What terrifies me is not the potential data leak, but that the NSA may be obtaining their TLS certificates, bypassing the threat (to them) of "https everywhere".
Certificates are public, the NSA can just download them.
You mean private keys. Reddit uses forward secure TLS, so obtaining the private keys does not allow the NSA to decrypt the traffic, as fresh keys are negotiated on each connection. The long term private key is used only for identification, so they allow you to impersonate the server but as far as I'm aware, nobody has yet seen evidence of a large, popular website having all of its traffic hijacked by state actors with stolen SSL keys. I can only imagine that such an attack would be quite visible (unless the taps were done internally inside a big CDN).
According to the Snowden documents, traffic is hijacked in a targeted manner. So, for example, only on pages served to the designated user, IP address or IP blocks etc. We would not see all it's traffic altered, we would only see traffic being altered if we were being directly targeted. It would be incredibly hard to see by others.
Also, the SSL keys are not stolen, we have to assume that they have been given to them based on the letter. The gag order and canary indicated that everything has been compromised.

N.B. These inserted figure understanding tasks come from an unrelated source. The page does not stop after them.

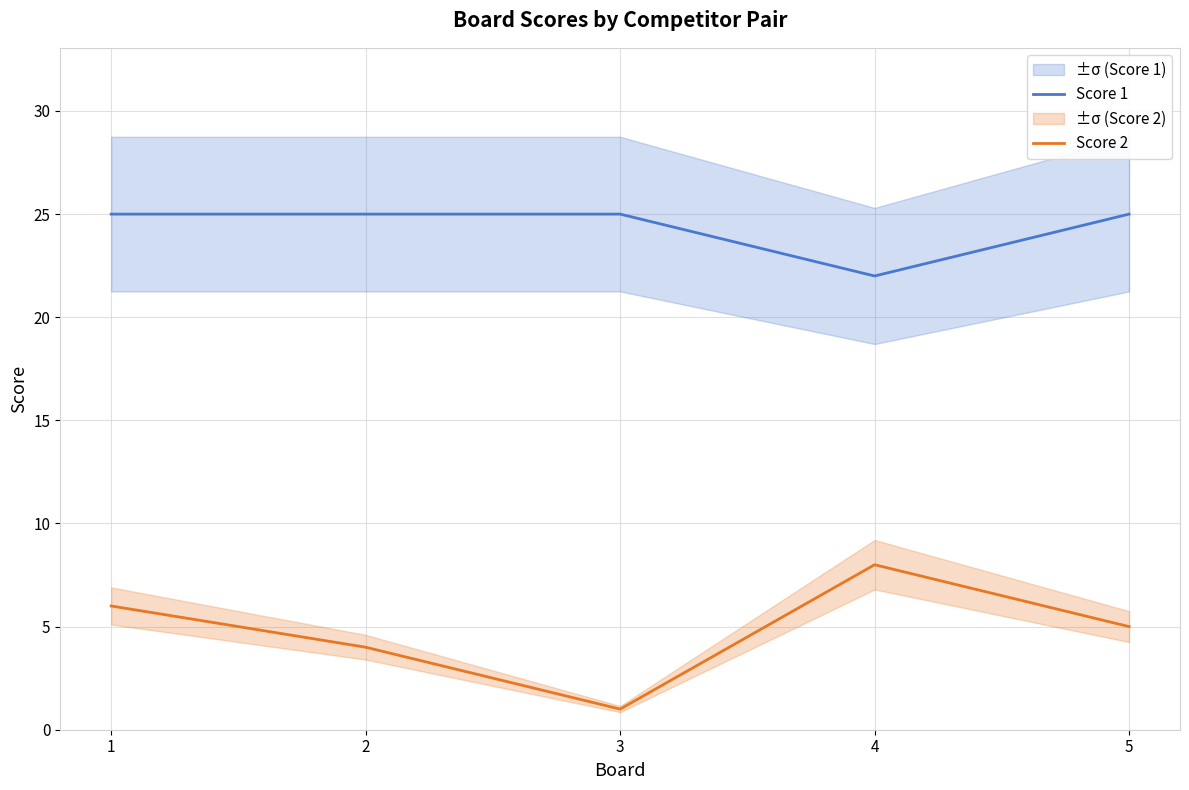

Between 4 and 1, which is larger?

1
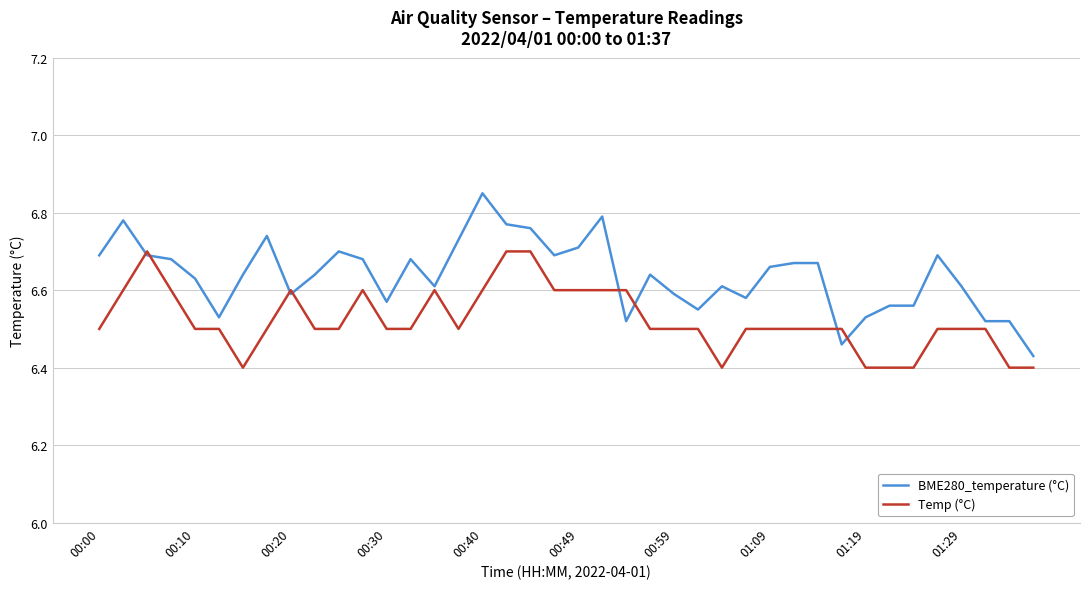

List the series in order of their peak value, highest first.

BME280_temperature (°C), Temp (°C)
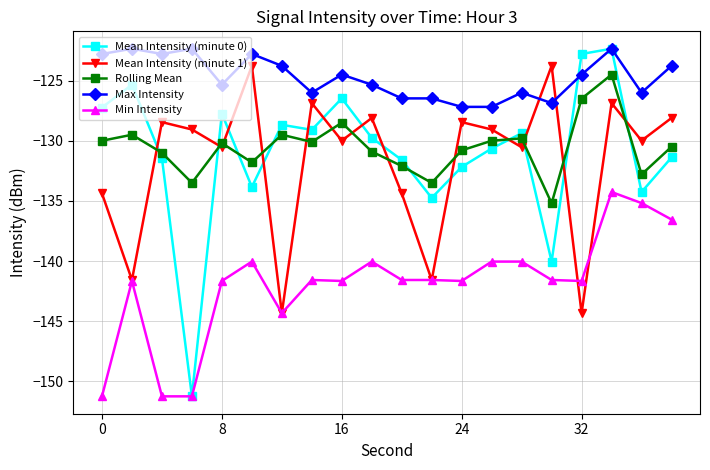

True or false: Mean Intensity (minute 0) and Mean Intensity (minute 1) intersect in this chart.

True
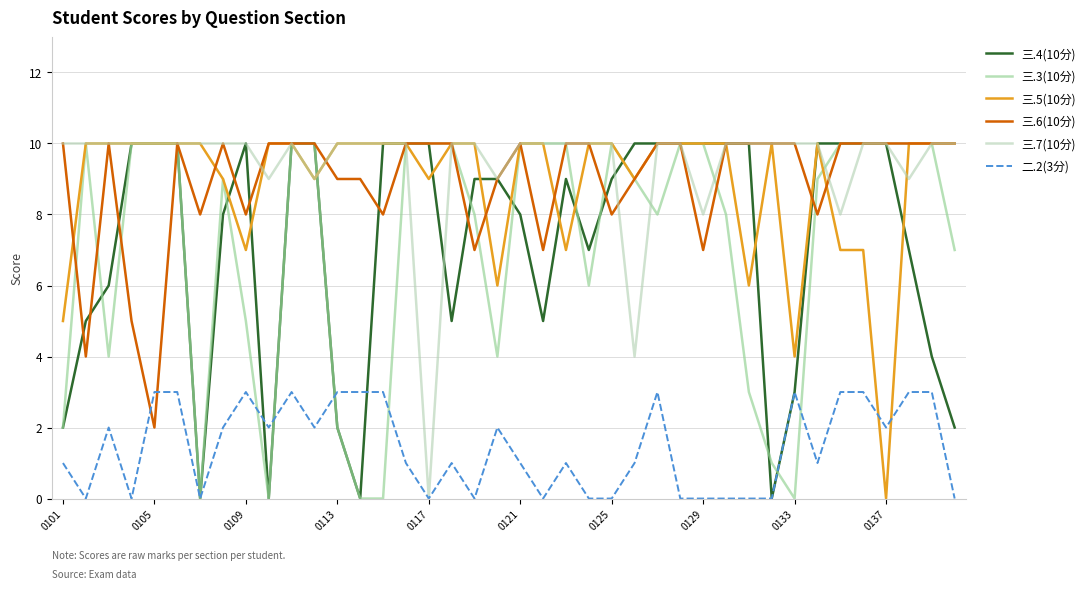

Which series has the largest total across all categories?

三.7(10分)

Doing that requires you to be able to see through at least some connections in the first place, in order to figure out which connections are from your target victim. That's why QUANTUM is a combination of packet sniffing and packet injection. If everything is SSLd then it's much harder to deal with cases where a users connection moves around.
I'm not familiar with reddit's set up. But given that a NSL means that anything and everything can be given over to the NSA by reddit, does this mean that it's not hard for them to do this now?
Only if they were able to get a direct tap of all traffic entering Reddit's servers inside AWS. Then SSL is irrelevant of course. Doesn't matter what keys or crypto you use.
If it's not a direct real-time feed then, no, doesn't really change much.